# PROBLEMS AND TASKS:
• 1. In the TTL cache test file, which function does test_cache_hit_within_ttl patch to count how many times it runs?
• 2. Carry on writing the TTL cache test file from the point where it stops.

# GIVEN PASSAGE:
Files
hermes-webui/tests/test_ttl_cache.py
nesquena-hermes b6d335feaa perf: TTL cache for model list + incremental session index (#780)
Fixes AWS IMDS timeout on model dropdown. Incremental index writes.

Co-authored-by: starship-s <starship-s@users.noreply.github.com>
2026-04-21 00:33:03 +00:00

227 lines
8.2 KiB
Python

"""
Tests for the TTL cache in api/config.py — get_available_models().
Validates:
- Cache hit within TTL window
- TTL expiry triggers re-scan
- Config mtime change invalidates cache before TTL check
- copy.deepcopy() isolation (mutating returned dict doesn't pollute cache)
- invalidate_models_cache() direct invalidation
"""
import time
from unittest.mock import patch
import api.config as config
def _reset_cache():
"""Reset TTL cache globals to a clean state."""
config._available_models_cache = None
config._available_models_cache_ts = 0.0
# ── 1. test_cache_hit_within_ttl ──────────────────────────────────────────
def test_cache_hit_within_ttl():
"""Call get_available_models() twice within the TTL window.
The second call should return cached data without re-scanning providers.
We verify this by patching reload_config (called when cache is cold)
and asserting it is only invoked once.
"""
_reset_cache()
original_reload = config.reload_config
call_count = 0
def _counting_reload():
nonlocal call_count
call_count += 1
return original_reload()
with patch.object(config, "reload_config", wraps=original_reload, side_effect=_counting_reload):
saved_mtime = config._cfg_mtime
try:
# Force mtime mismatch so the first call triggers reload_config + cache fill
config._cfg_mtime = 0.0
result1 = config.get_available_models()

# RECORDS PROVIDED:
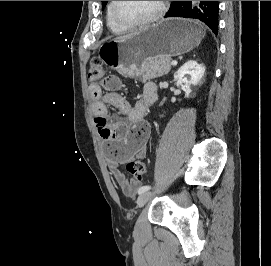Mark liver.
Wrapping results in <instances>:
<instances>
[{"instance_id":"liver-1","label":"liver","mask_w":271,"mask_h":266,"mask_svg":"<svg viewBox=\"0 0 271 266\" xmlns=\"http://www.w3.org/2000/svg\"><path fill=\"white\" fill-rule=\"evenodd\" d=\"M138 32H134V33L127 34V35H124V36H120V37L116 38L115 40H123V39L130 38V37L134 36L135 34H137Z\"/></svg>"}]
</instances>
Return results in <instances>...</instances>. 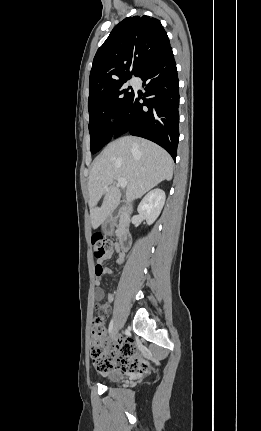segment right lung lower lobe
<instances>
[{"label":"right lung lower lobe","mask_w":261,"mask_h":431,"mask_svg":"<svg viewBox=\"0 0 261 431\" xmlns=\"http://www.w3.org/2000/svg\"><path fill=\"white\" fill-rule=\"evenodd\" d=\"M136 76L142 79L146 92L144 96L134 92L118 120L114 138L126 132L146 138L162 146L175 160L179 142V80L172 48L148 62Z\"/></svg>","instance_id":"98d812e1"}]
</instances>
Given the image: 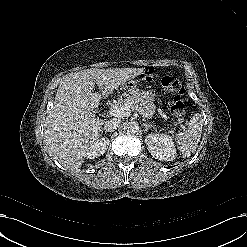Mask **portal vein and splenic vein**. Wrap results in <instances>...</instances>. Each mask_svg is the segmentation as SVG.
<instances>
[{"label": "portal vein and splenic vein", "mask_w": 247, "mask_h": 247, "mask_svg": "<svg viewBox=\"0 0 247 247\" xmlns=\"http://www.w3.org/2000/svg\"><path fill=\"white\" fill-rule=\"evenodd\" d=\"M130 112H131V107L129 105H123V106L115 105L112 106L109 110V113L112 116L120 117V118L127 116ZM182 128L184 129L185 126H183Z\"/></svg>", "instance_id": "obj_1"}]
</instances>
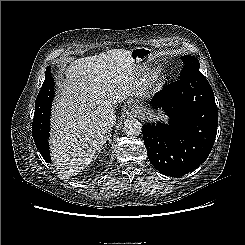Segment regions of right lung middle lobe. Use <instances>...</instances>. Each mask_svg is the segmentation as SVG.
Wrapping results in <instances>:
<instances>
[{
	"label": "right lung middle lobe",
	"mask_w": 245,
	"mask_h": 245,
	"mask_svg": "<svg viewBox=\"0 0 245 245\" xmlns=\"http://www.w3.org/2000/svg\"><path fill=\"white\" fill-rule=\"evenodd\" d=\"M54 97V79L51 73V67L48 66L45 72V81L39 91L35 103V117H49L52 100Z\"/></svg>",
	"instance_id": "right-lung-middle-lobe-1"
}]
</instances>
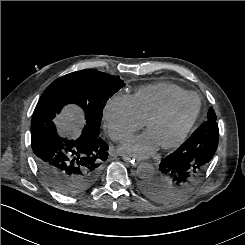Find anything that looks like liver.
<instances>
[{
    "label": "liver",
    "mask_w": 245,
    "mask_h": 245,
    "mask_svg": "<svg viewBox=\"0 0 245 245\" xmlns=\"http://www.w3.org/2000/svg\"><path fill=\"white\" fill-rule=\"evenodd\" d=\"M55 122L63 129L64 131H70L74 134H77L79 131L78 124L80 123V112L74 107H67L63 111L62 116L58 117Z\"/></svg>",
    "instance_id": "1"
}]
</instances>
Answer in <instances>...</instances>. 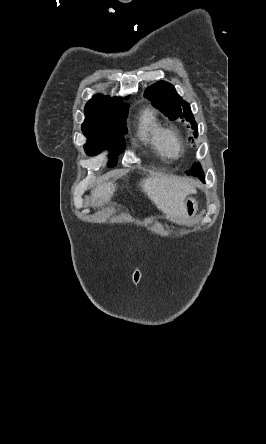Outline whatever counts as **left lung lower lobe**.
I'll return each mask as SVG.
<instances>
[{
  "label": "left lung lower lobe",
  "mask_w": 266,
  "mask_h": 444,
  "mask_svg": "<svg viewBox=\"0 0 266 444\" xmlns=\"http://www.w3.org/2000/svg\"><path fill=\"white\" fill-rule=\"evenodd\" d=\"M187 174L195 175L204 181L203 171L200 165H195L190 171L187 172Z\"/></svg>",
  "instance_id": "1"
}]
</instances>
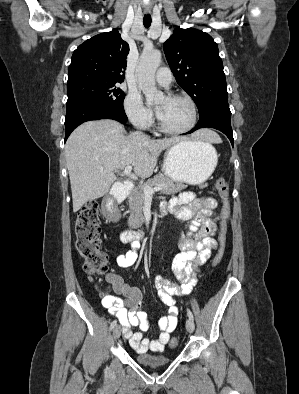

# EXERCISE ANSWERS:
• 1. reload_config

• 2.
first_call_count = call_count
# Sync _cfg_mtime to the actual file so the second call doesn't
# re-trigger reload_config via mtime mismatch — we want it to hit the TTL cache.
try:
config._cfg_mtime = config.Path(config._get_config_path()).stat().st_mtime
except OSError:
config._cfg_mtime = 0.0
result2 = config.get_available_models()
# Both results should have the same structure
assert "groups" in result1
assert "groups" in result2
# reload_config should not have been called again for the second invocation
# (the TTL cache served it)
assert call_count == first_call_count, (
f"Expected no extra reload_config calls, but got "
f"{call_count - first_call_count} extra"
)
finally:
config._cfg_mtime = saved_mtime
_reset_cache()
# ── 2. test_ttl_expiry ───────────────────────────────────────────────────
def test_ttl_expiry():
"""Populate the cache, then advance time.monotonic() past 60s.
The next call should re-scan (not serve from cache).
"""
_reset_cache()
# Ensure _cfg_mtime matches file so mtime check doesn't invalidate
try:
config._cfg_mtime = config.Path(config._get_config_path()).stat().st_mtime
except OSError:
config._cfg_mtime = 0.0
# First call populates cache
result1 = config.get_available_models()
assert config._available_models_cache is not None, "Cache should be populated"
# Record the cache timestamp
cache_ts = config._available_models_cache_ts
# Advance time.monotonic() by more than the TTL
original_monotonic = time.monotonic
offset = config._AVAILABLE_MODELS_CACHE_TTL + 10.0 # 70s past the real monotonic
with patch.object(time, "monotonic", side_effect=lambda: original_monotonic() + offset):
result2 = config.get_available_models()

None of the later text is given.